It’s starts with Thanksgiving and rolls all the way through to New Years. Yep, we are right about to go into FULL HOLIDAY MODE. Office parties, dinners, gatherings, family get-togethers and a seemingly endless supplies of food around the home and the office.
It can start to feel so overwhelming and out of control that we just give up and give in
And then we get into that cycle of eating more at home and gatherings and we get the “oh f*ck it, I’ll fix this after the holidays” attitude. We also may worry about food before going events which can cause feelings of stress which we end up buffering with MORE alcohol and more food. In the end, we feel so guilty, helpless and ashamed if we overeat that we stress ourselves more and then (you guessed it) eat and drink to deal with our feelings.
But…it’s not as bad as you think it is
First, let me assure you that these worries and fears are somewhat overblown for most of us. The New England Journal of Medicine says that the average weight gain from Thanksgiving to New Year’s is a mere one pound. But, this may be little comfort for those of us who feel out of control or anxious come holiday time. So here’s what to do…
Step 1: Get some control by making a plan
First get super clear about what you want. Do you want to lose weight, stay the same or maybe even gain a pound or two over the holidays? Decide ahead of time, create a plan and then stick to your plan. 24 hours before each party or social gathering decide ahead of time what you will be eating and drinking and how much, write it down and stick to it.
The advantages of making plan (and writing it down)
1. When you make a plan, you avoid drama. The constant back and forth drama of (“should I have the cake?/shouldn’t have the cake,” “should I have the wine or not?,”) may lead to anxiety which leads to overeating and overdrinking.
2. When you stick to a plan you build integrity within yourself. When you make a plan and stick to it you build trust with yourself, you show yourself that you have integrity. Creating trust in ourselves is such an important whether our goal is to lose weight, get a degree, save for a house or some other life goal.
3. If you write a plan down you are much more likely to stick to it.

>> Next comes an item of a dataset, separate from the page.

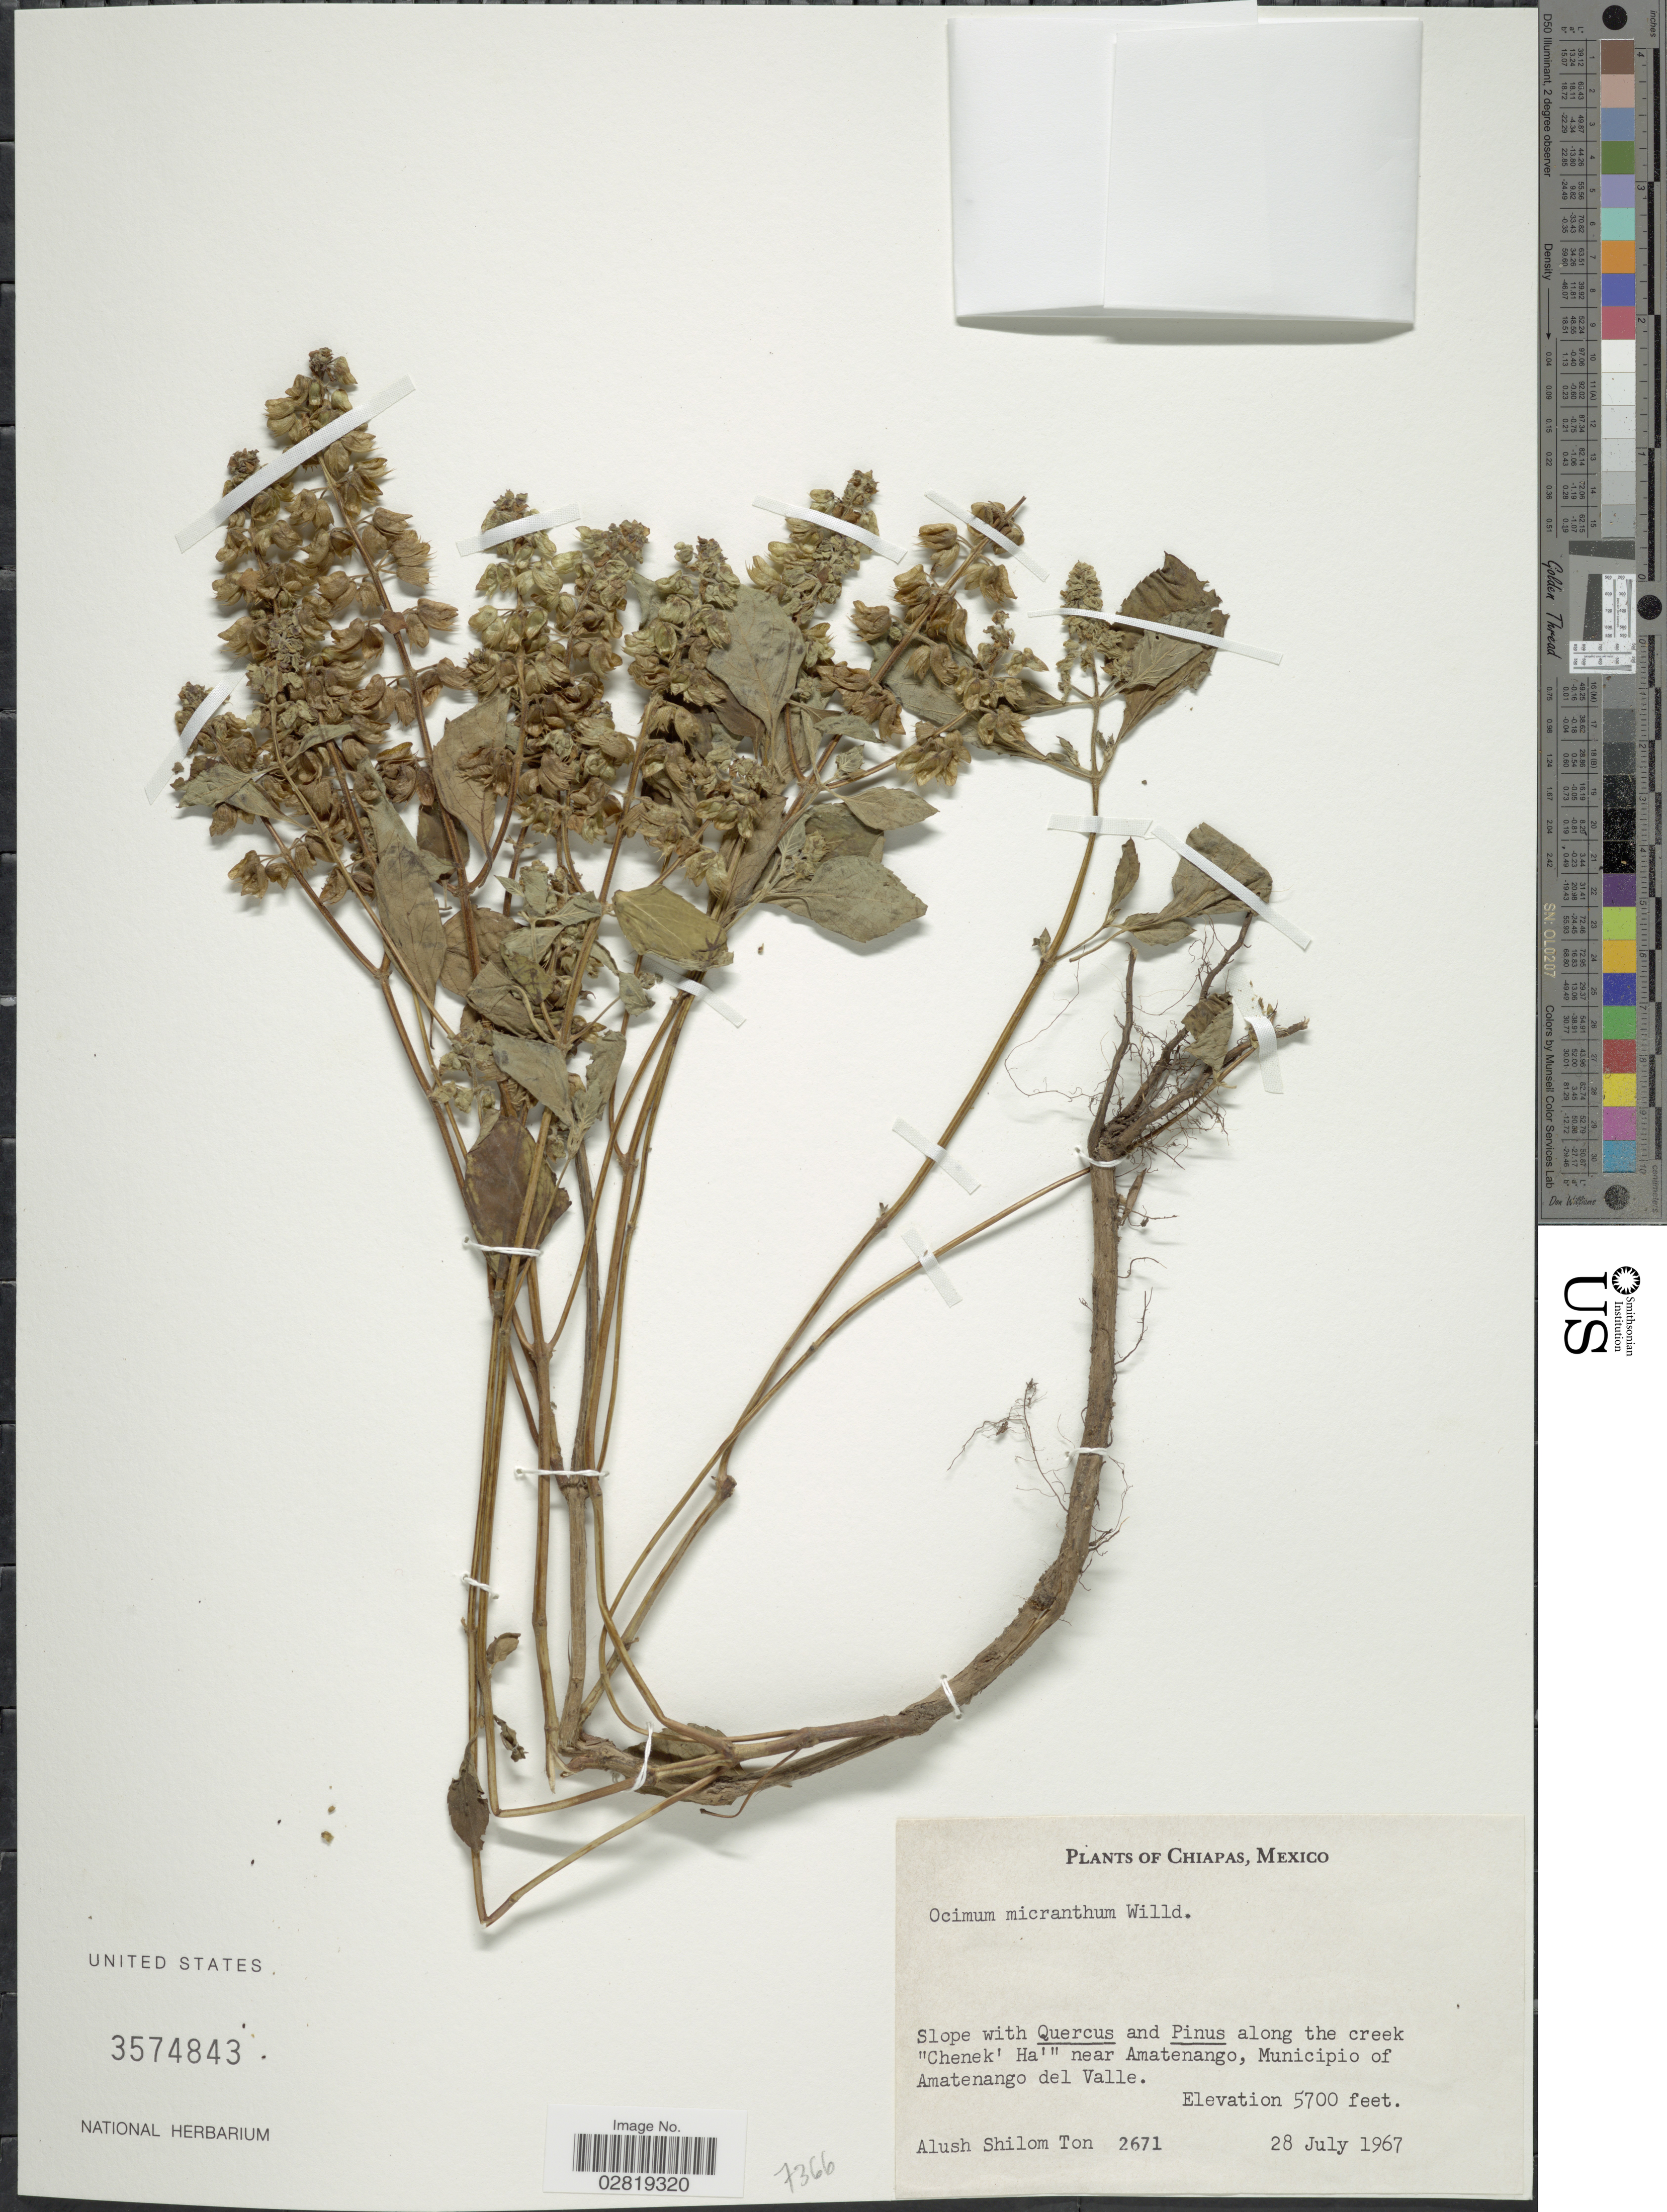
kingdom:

What should I eat/avoid with my plan?
I’m not going to advise that you eat or drink one thing or another. I suggest that you make a plan and stick to it. Experiment. See what works. If you find that you aren’t happy with how you look and feel from the experiment, try something different the next time. One caveat – alcohol tends to lower inhibitions causing many of us to overeat and drink so I would suggest that you limit your alcohol consumption.
Next week I will discuss dealing with holiday food and drink pushers.
Step 2: Out of sight out of mind
If your house is at all like mine over the holidays all kinds of cookies and candy seem to magically materialize in the kitchen. Brain Wansink director of the Cornell Food and Brand lab ran a study on food left on countertops. His study found that women who kept cereals out on their counters were on average 20 pounds heavier than their neighbors who didn’t and women who left soft drinks out on counters weighed 20-26 pounds greater than those who kept these drinks off of their counters. My suggestion is to get that stuff out of your house or at least off of your countertops. Many diet coaches suggest that it’s ok to have that stuff around because if you have the “right” mindset you will avoid it. I say HELL NO…get it OUT. Sugar is so addictive to the brain, it might be hard to keep saying “no” over and over again.
Step 3: Accept that you might make mistakes
If planning for your diet success is a new skill for you, it takes effort in the beginning and you might make mistakes. Don’t dwell on your mistakes, just move on. If you overeat at one meal, just get right back on your planned program for the next.